Sometimes a state needs to impose discipline and not wait for it to develop. In the West, for example, discipline within a democratic system evolved over centuries. The process included wars, famines, genocide, redrawing of borders, ethnic cleansing, and more wars. We in Pakistan can’t wait for the due process to take its course. Israel is not the best of examples here for political reasons but it is a good example on how diversity in opinions does not stop the state from adopting one national ideology that overrides all else.
There are many interpretations among Israelis for what Israeli history should be and what type of a modern state Israel should be. The debate goes on. But for all the democracy and pluralism, only one interpretation for Israel’s history is enforced from top to bottom. And it was not put to vote but implemented from the inception of the state in 1948. That’s discipline.
In China, Singapore, Malaysia, and Dubai, discipline was enforced and not created through consensus. No one invited ‘stakeholders’ to sit down and develop consensus, except maybe within the likeminded, the ‘believers’, so to speak, who enforced discipline. There has to be a minimum common ground to start from. You can’t invite someone who believes in breaking up the country for narrow interests and another one who believes in the one-nation theory and then expect both to run the country.
Even in a mature democracy like the United States, a president went to war in Iraq despite half the nation strongly opposing it. There was no consensus at all. It’s a bad example for discipline but still a legitimate one.

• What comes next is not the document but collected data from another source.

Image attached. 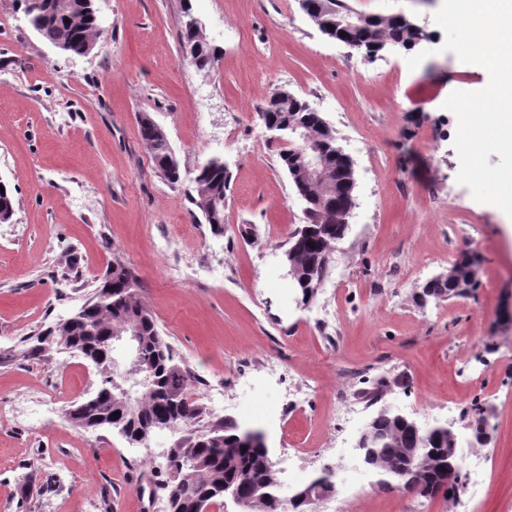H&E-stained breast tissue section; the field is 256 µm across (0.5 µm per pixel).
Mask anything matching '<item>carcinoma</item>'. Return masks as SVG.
I'll list each match as a JSON object with an SVG mask.
<instances>
[{
	"mask_svg": "<svg viewBox=\"0 0 512 512\" xmlns=\"http://www.w3.org/2000/svg\"><path fill=\"white\" fill-rule=\"evenodd\" d=\"M319 16L329 20L325 35L347 33V39L369 56L394 43L411 49L422 39L421 31L399 19L366 15L356 27L340 24L352 12L344 0H310ZM24 12L37 34L47 43L73 55L89 53L100 40L94 0H23ZM180 39L191 65L201 72L214 69L220 49L199 35L193 17L182 25ZM265 127L282 132L285 144L279 157L293 185L308 195L306 221L287 241L292 288L304 302L314 298L334 261L336 242L348 226L328 222L336 210L356 205L354 165L338 153L335 130L311 112L306 101L284 89L270 94L258 111ZM139 133L148 147L158 176L176 185L182 180L179 161L172 157L167 134L147 113L137 117ZM297 127L304 136L288 138ZM324 160L326 177L308 175L301 154ZM231 174L224 159L211 158L192 179L190 203L214 233L224 234V204ZM14 194L0 191V223L11 221ZM478 262L458 256L448 270L423 287V296L446 301L465 296L477 287ZM25 357L37 359L50 344L89 363L99 376L97 389L72 405L67 421L79 429H111L126 440L146 441L158 431L178 434L173 456L166 461L168 477L156 487L167 499L168 512H209L224 497L235 493L244 501L243 512H281V481L269 461L264 434L232 420L204 421V408L192 393L196 374L177 356L161 335L134 273L116 261L108 268L96 291L73 316L52 324L23 340ZM472 419L474 441H490L487 410L476 406ZM369 448L362 450L363 464L386 480L422 497L441 480L448 466V427L436 423L416 427L388 407L379 409L368 427ZM417 451L415 465H406L404 452ZM321 491L308 494L294 512H312L315 502L336 492L334 479L321 472L309 482Z\"/></svg>",
	"mask_w": 512,
	"mask_h": 512,
	"instance_id": "cac0c4a2",
	"label": "carcinoma"
}]
</instances>
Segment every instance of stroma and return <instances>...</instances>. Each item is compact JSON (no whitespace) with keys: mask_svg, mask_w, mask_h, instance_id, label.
<instances>
[{"mask_svg":"<svg viewBox=\"0 0 512 512\" xmlns=\"http://www.w3.org/2000/svg\"><path fill=\"white\" fill-rule=\"evenodd\" d=\"M366 15H412L426 59L369 57L323 35L298 0H95L103 48L63 53L20 0H0V180L15 214L0 224V512H151L175 433L129 444L71 426L66 410L98 378L58 348L22 355L23 338L74 314L114 261L138 277L159 329L198 377L224 389L206 418L261 430L290 492L336 470L342 512H452L443 498L388 490L353 448L380 407L421 424L462 425L473 401L494 420L475 512H512V218L460 185L453 91L488 83L444 50L442 0H346ZM222 56L197 71L180 42L185 13ZM320 112L352 159L356 207L328 276L301 303L274 253L303 203L257 111L274 89ZM165 130L183 180L155 172L137 116ZM232 174L224 232L193 213L196 168ZM252 225L254 241L238 228ZM465 250L479 257L472 296L421 302L425 284ZM407 278L393 282L395 268ZM334 308L324 332L317 315ZM283 373L265 375L267 360ZM52 396L48 420L14 422L25 393ZM52 482L45 494L23 497Z\"/></svg>","mask_w":512,"mask_h":512,"instance_id":"stroma-1","label":"stroma"}]
</instances>
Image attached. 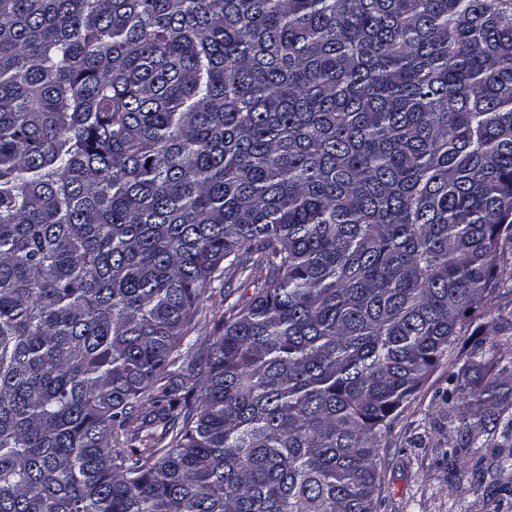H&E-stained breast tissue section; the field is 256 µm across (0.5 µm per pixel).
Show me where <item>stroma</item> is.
Instances as JSON below:
<instances>
[{
  "mask_svg": "<svg viewBox=\"0 0 512 512\" xmlns=\"http://www.w3.org/2000/svg\"><path fill=\"white\" fill-rule=\"evenodd\" d=\"M253 290L233 280L231 287L215 282L201 297L195 334L212 341L220 316L231 306H245ZM469 349L460 339L454 352L443 360L427 381L392 419L379 450L382 481L378 512H512V494L499 496L490 487L478 486L472 467L449 475L442 459V444L450 431L438 425L439 397L448 376L462 366Z\"/></svg>",
  "mask_w": 512,
  "mask_h": 512,
  "instance_id": "obj_1",
  "label": "stroma"
}]
</instances>
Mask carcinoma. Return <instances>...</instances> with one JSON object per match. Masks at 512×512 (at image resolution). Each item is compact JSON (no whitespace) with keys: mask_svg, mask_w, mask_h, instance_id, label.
<instances>
[{"mask_svg":"<svg viewBox=\"0 0 512 512\" xmlns=\"http://www.w3.org/2000/svg\"><path fill=\"white\" fill-rule=\"evenodd\" d=\"M509 247L512 0H0V512H377ZM491 352L444 456L512 494ZM239 276L233 278L232 288L224 293V278L211 285L201 297L199 312L196 317V327L193 336H199L203 341L211 343L214 336H218L215 322L231 306L244 307L252 298L253 288L241 283Z\"/></svg>","mask_w":512,"mask_h":512,"instance_id":"carcinoma-1","label":"carcinoma"}]
</instances>
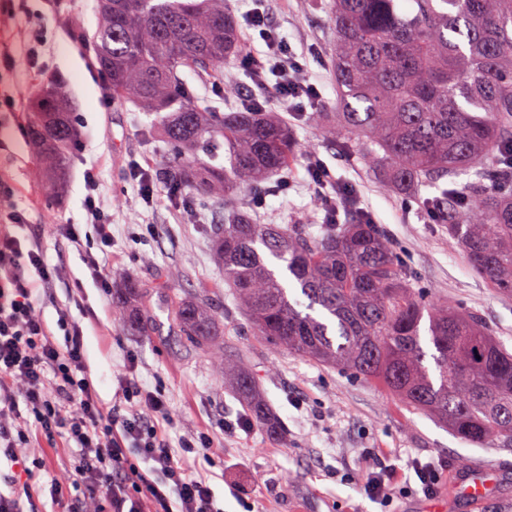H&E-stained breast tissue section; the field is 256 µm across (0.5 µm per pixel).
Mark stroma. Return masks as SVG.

In the Gulf region, there is one emirate that is deteriorating on all the vital indicators every year while all the other emirates prosper. That emirate is Kuwait. It is also the only democracy in the Gulf.
It currently has 38 billion dinars in its savings account, which means around $150 billion dollars, with a small geography and a population of less than two million. And yet the Kuwaiti state has been unable to build any major universities and hospitals since the early 1980s. The reason is political instability. An opposition-dominated parliament and a government dominated by the ruling family have been at loggerheads since the introduction of parliamentary democracy in 1961.

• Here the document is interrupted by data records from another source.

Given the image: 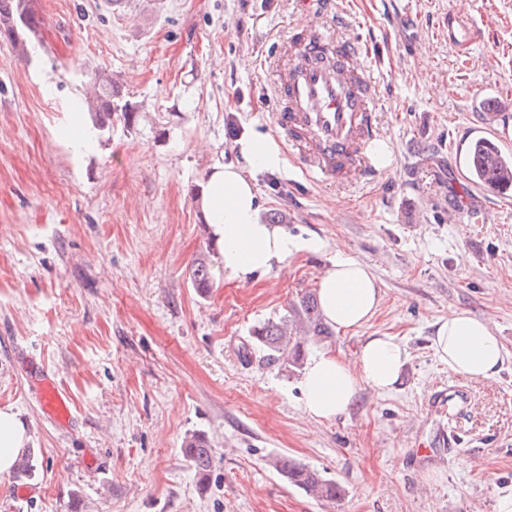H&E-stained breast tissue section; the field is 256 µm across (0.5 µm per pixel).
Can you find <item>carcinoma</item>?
Returning a JSON list of instances; mask_svg holds the SVG:
<instances>
[{"mask_svg":"<svg viewBox=\"0 0 512 512\" xmlns=\"http://www.w3.org/2000/svg\"><path fill=\"white\" fill-rule=\"evenodd\" d=\"M40 19L29 6V0H0V35L11 34L10 44L21 55L28 53L31 38L39 32ZM95 95L88 104L99 128L112 122V79L99 76L94 84ZM512 167V156L502 152L494 143L478 149L476 160L469 166L468 179L486 186L496 173ZM190 281L196 290L205 294L212 287L211 273L206 259L199 258L192 265ZM302 329L315 337L328 333L322 321L317 296L303 295L292 305L289 314L274 320L269 319L251 331L252 346L262 351L263 360L269 365H278L294 370L301 366L304 338L293 335ZM183 450L196 471L205 478L210 471L213 450L209 440L201 433L186 437ZM274 467L289 484L304 490L309 495L326 501H334L341 495L340 487L323 479L320 474L294 459L281 457L274 461ZM37 470V455L32 448L27 449L17 459L14 478L30 480Z\"/></svg>","mask_w":512,"mask_h":512,"instance_id":"carcinoma-1","label":"carcinoma"}]
</instances>
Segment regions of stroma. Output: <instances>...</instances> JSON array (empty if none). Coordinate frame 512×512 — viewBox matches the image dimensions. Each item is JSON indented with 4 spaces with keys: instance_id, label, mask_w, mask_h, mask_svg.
I'll return each instance as SVG.
<instances>
[{
    "instance_id": "obj_1",
    "label": "stroma",
    "mask_w": 512,
    "mask_h": 512,
    "mask_svg": "<svg viewBox=\"0 0 512 512\" xmlns=\"http://www.w3.org/2000/svg\"><path fill=\"white\" fill-rule=\"evenodd\" d=\"M30 58L0 39V409L26 423L38 471L29 498L0 476V512H497L512 495V202L467 179L464 141L485 98L512 153V0H474L484 38L448 42L456 0H31ZM367 43L391 165L368 183L316 181L294 164L249 169L261 219L315 239L266 274L227 277L195 203L242 140L273 135V73L260 58L302 29ZM112 77L119 110L94 126L81 104ZM382 289L368 324L308 342L355 362L397 337L407 363L348 413L302 415L301 371L244 359L251 329L287 314L336 252ZM207 259L199 294L192 263ZM484 319L500 372L448 369L432 339L449 309ZM45 368L70 398L59 428L30 383ZM462 390L438 414L435 400ZM213 448L207 478L183 453ZM297 460L336 482L319 501L273 467Z\"/></svg>"
}]
</instances>
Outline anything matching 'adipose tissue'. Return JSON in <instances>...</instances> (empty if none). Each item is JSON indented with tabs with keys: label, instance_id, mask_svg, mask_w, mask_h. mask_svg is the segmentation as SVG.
Segmentation results:
<instances>
[{
	"label": "adipose tissue",
	"instance_id": "obj_1",
	"mask_svg": "<svg viewBox=\"0 0 512 512\" xmlns=\"http://www.w3.org/2000/svg\"><path fill=\"white\" fill-rule=\"evenodd\" d=\"M197 203L213 239L221 246L224 272L247 278L268 272L303 251L319 249L314 239L288 235L279 226L261 223L255 184L243 168L217 164L208 173ZM318 301L325 323L350 331L372 320L382 293L369 266L336 256L319 281ZM438 359L468 378H489L500 369L505 349L488 323L470 312L452 308L433 338ZM407 354L395 337H366L355 363L325 350L308 362L302 380L301 411L323 421L346 413L361 386L378 393L394 389ZM29 441L27 427L17 413L0 409V475L9 474Z\"/></svg>",
	"mask_w": 512,
	"mask_h": 512
}]
</instances>
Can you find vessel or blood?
Listing matches in <instances>:
<instances>
[{
  "label": "vessel or blood",
  "mask_w": 512,
  "mask_h": 512,
  "mask_svg": "<svg viewBox=\"0 0 512 512\" xmlns=\"http://www.w3.org/2000/svg\"><path fill=\"white\" fill-rule=\"evenodd\" d=\"M481 34L470 10L449 15L448 39L456 46L470 47ZM367 53L360 40L319 30L302 32L283 45L275 65L273 126L287 142L290 158L314 179L343 176L356 182L377 172V97L363 61ZM31 382L44 414L55 425L68 426L69 398L57 382L39 371Z\"/></svg>",
  "instance_id": "vessel-or-blood-1"
}]
</instances>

The United States and the West hailed Kuwaiti democracy with its noisy free press as a role model for autocratic Saudi Arabia, the UAE and Oman. But that was two decades ago when the Western coalition that liberated Kuwait from Iraqi occupation insisted the Al-Sabah ruling family restore democracy and empower the country’s opposition groups. Today, everything is falling apart. In April and October this year, Kuwait’s reform-minded Emir blasted the parliament and the constitution and blamed them for stalling development.

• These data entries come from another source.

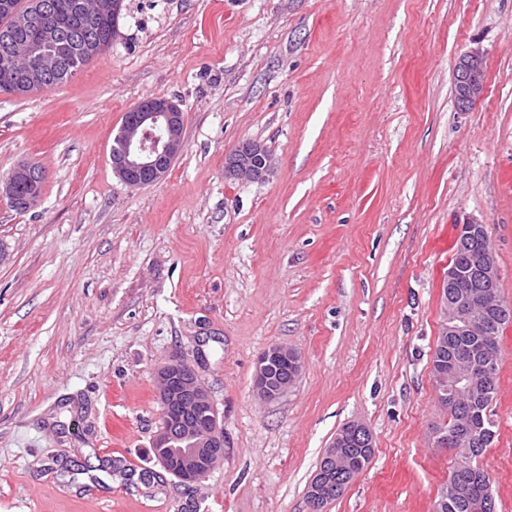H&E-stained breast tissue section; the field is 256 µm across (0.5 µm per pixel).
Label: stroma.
<instances>
[{
	"label": "stroma",
	"instance_id": "35a3bbf8",
	"mask_svg": "<svg viewBox=\"0 0 512 512\" xmlns=\"http://www.w3.org/2000/svg\"><path fill=\"white\" fill-rule=\"evenodd\" d=\"M121 36L63 84L0 95V178L43 167L42 202L0 200V512H310L345 424L369 466L323 512H434L455 452L430 361L462 224H486L512 305V0H125ZM485 90L459 111L462 53ZM180 101L184 151L126 187L124 114ZM245 139L262 182L224 178ZM302 358L287 395L260 354ZM496 436L480 459L512 512V323ZM193 365L224 456L185 488L156 477L154 367ZM285 362L292 366L289 376L288 366L280 363ZM285 380L277 379L276 373ZM303 363L301 357L292 349L281 344L269 346L260 355L256 369L254 384L259 396L266 402H274L282 398L290 386L300 376Z\"/></svg>",
	"mask_w": 512,
	"mask_h": 512
}]
</instances>
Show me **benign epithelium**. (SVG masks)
<instances>
[{"label":"benign epithelium","instance_id":"7a95c632","mask_svg":"<svg viewBox=\"0 0 512 512\" xmlns=\"http://www.w3.org/2000/svg\"><path fill=\"white\" fill-rule=\"evenodd\" d=\"M118 0H77L75 14L86 28L94 26L107 12L117 13ZM43 30L39 41H15L10 52L22 63L19 81L36 84L55 74L57 63L67 56L71 42L61 38L55 26L41 20ZM455 91L460 110L465 111L484 92L483 53L478 48L464 52L455 67ZM184 115L181 104L173 99L150 97L139 101L131 115L123 120L112 144L110 159L112 171L129 188H143L161 181L181 152ZM272 172L267 148L256 141L244 140L224 159V177L230 181L256 182L265 180ZM44 170L32 163L14 166L0 180V195L14 200L23 185L44 182ZM462 243L481 244L475 265L479 272L476 281L467 280L466 273L455 264L448 267L443 287L448 296L443 298L444 310L449 312L440 325L443 344L452 336L483 338L494 335L493 326L484 311L492 303V286L499 279L496 252L486 225L467 222L461 226ZM467 283V291L458 296L455 289ZM285 362L292 366L288 380L276 377L278 366ZM303 363L292 349L275 344L260 355L254 384L259 396L266 402L282 398L300 376ZM431 374L438 402L457 407L460 401L471 406L487 396L478 381L493 375V363L475 346L466 351L453 350L452 371L442 365L431 366ZM154 377L160 397L161 426L152 444L153 459L167 474L185 487L204 479L214 463L224 456V427L210 391L198 372L179 356L155 366ZM494 432L490 426L475 425L469 414H459L449 430L439 428L432 439L437 448L450 443L466 445L491 444ZM357 448L365 457L374 455L373 437L362 424L352 423L340 430L325 452L328 465L318 470L310 481L307 499L311 512H322L324 505L361 473L352 466L350 448ZM460 480L451 479L442 490L439 501L448 505L462 495Z\"/></svg>","mask_w":512,"mask_h":512}]
</instances>
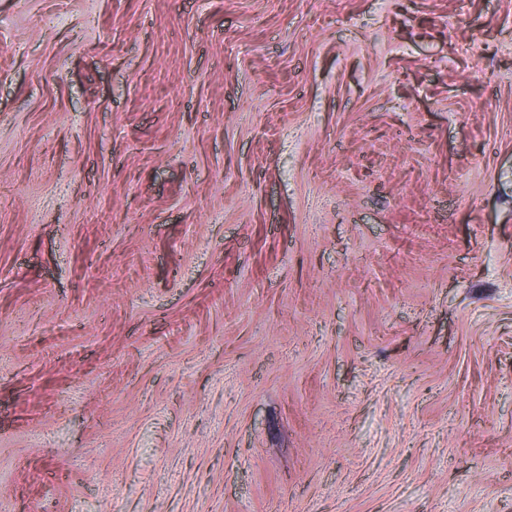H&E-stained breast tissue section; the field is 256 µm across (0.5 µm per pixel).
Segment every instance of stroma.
Wrapping results in <instances>:
<instances>
[{
	"instance_id": "stroma-1",
	"label": "stroma",
	"mask_w": 512,
	"mask_h": 512,
	"mask_svg": "<svg viewBox=\"0 0 512 512\" xmlns=\"http://www.w3.org/2000/svg\"><path fill=\"white\" fill-rule=\"evenodd\" d=\"M0 512H512V0H0Z\"/></svg>"
}]
</instances>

Forget about consensus in Pakistan. With $150 billion, a size of the city of Karachi, and a population of two million, Kuwait has been unable to create consensus for two decades on whether to allow international oil companies into Kuwaiti oilfields, whether to open up the economy or protect it, to build new cities or not, and the list is endless. Now the rulers of Qatar, Bahrain, the UAE, and Oman laugh at the Kuwaiti democratic experiment.
This doesn’t mean consensus-building is bad or that democracy doesn’t work. It still is the best system of governance so far, provided it is adapted to local conditions. What can work in the United States and Britain doesn’t suit Italy, let alone Pakistan.
In Pakistan, media, social and political freedoms will always exist and grow. Without limiting them, the state will have to intervene as the interim and enforce discipline and seize back powers taken away by a failed political culture. The state will have to design and groom a new political system, tolerate dissent but not chaos.